Ich denke, ich hab in 40 Jahren, in denen ich mich jeden Tag mit dem Wohnungsthema quäle alles nur irgendwie erdenkliche versucht: in kleinen Häppchen, in großen Happen, mir erlauben gar nix zu machen, Listen schreiben, Rituale einführen, Belohnungen, Aufgaben kleiner machen.... genutzt hat bislang nichts davon länger als einige Tage.

Das Einzige, was ich noch nie versucht hab und es auch nie tun werde wäre in der Früh noch was machen zu wollen.
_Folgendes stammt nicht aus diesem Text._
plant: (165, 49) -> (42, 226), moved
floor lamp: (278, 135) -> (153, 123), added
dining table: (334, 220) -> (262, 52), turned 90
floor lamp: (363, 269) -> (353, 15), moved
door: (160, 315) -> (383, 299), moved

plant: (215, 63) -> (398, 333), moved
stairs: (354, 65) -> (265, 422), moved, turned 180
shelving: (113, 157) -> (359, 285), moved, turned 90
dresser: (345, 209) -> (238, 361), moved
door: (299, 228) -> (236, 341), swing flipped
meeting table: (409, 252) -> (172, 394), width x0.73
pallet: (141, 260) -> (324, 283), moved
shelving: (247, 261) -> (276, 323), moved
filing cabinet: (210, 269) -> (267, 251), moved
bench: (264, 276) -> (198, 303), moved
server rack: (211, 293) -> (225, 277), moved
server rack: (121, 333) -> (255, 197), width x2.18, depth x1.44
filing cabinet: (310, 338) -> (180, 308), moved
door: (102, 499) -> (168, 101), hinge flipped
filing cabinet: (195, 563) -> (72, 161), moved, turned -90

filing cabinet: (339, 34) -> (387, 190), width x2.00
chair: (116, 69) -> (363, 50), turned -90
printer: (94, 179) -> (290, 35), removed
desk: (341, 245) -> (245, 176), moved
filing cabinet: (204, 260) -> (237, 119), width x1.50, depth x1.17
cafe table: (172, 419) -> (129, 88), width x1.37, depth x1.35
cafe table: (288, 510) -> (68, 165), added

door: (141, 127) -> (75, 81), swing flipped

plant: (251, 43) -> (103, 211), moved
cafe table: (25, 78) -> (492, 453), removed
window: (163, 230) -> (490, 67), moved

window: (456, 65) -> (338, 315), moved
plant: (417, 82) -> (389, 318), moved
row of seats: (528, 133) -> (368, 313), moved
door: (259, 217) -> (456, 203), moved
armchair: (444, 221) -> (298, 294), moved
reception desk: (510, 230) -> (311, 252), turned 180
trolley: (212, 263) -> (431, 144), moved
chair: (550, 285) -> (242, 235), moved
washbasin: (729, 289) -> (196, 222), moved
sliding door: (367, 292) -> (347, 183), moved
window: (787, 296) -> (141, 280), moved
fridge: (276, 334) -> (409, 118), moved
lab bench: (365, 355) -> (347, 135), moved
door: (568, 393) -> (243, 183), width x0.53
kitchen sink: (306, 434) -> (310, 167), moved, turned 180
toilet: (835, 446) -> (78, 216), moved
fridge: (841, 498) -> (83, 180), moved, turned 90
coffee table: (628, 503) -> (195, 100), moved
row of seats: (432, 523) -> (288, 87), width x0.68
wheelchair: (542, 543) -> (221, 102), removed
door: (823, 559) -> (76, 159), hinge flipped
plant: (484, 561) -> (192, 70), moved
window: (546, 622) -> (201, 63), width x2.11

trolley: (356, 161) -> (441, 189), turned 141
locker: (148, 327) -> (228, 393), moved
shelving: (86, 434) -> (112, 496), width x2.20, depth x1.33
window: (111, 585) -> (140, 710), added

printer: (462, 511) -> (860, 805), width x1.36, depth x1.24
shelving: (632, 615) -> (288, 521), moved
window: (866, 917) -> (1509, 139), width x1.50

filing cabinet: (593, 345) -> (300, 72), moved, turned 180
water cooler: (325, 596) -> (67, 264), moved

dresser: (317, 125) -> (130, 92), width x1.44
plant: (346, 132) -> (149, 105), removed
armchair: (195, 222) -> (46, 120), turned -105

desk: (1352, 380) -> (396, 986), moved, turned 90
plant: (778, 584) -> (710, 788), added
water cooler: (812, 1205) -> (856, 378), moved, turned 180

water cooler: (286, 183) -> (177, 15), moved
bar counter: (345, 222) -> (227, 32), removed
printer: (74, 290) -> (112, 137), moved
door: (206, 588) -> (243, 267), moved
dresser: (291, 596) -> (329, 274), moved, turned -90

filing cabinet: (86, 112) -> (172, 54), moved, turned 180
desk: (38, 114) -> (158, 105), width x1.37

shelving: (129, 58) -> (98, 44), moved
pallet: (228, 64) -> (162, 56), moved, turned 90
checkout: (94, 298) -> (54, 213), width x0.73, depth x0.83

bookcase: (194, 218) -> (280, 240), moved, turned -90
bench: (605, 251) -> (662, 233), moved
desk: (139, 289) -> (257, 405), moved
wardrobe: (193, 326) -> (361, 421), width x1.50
Ich kämpfe seit 30 Jahren damit, dass ich keine Wecker höre. Jeden Tag ist der erste, größte und wichtigste Sieg wenn ich es irgendwie pünktlich zur Arbeit schaffe. Morgen muss ich aller-allerspätestens 8.30 Uhr los. Da ich mir gestern abend eine wirklich kleine Menge Gemüse gegönnt hatte und die ganze Nacht Muskelkrämpfe hatte (Fructose) bricht mir der Schweiß aus bei der Frage wie zum Henker ich das morgen früh noch schaffen soll.
Und nach dem Essen spülen fänd ich soo toll. Da Essen aber nur im Liegen geht und ich danach nicht mehr aufstehen kann und darf ohne mich vom Gedanken überhaupt Schlaf zu finden zu verabschieden scheidet das aus.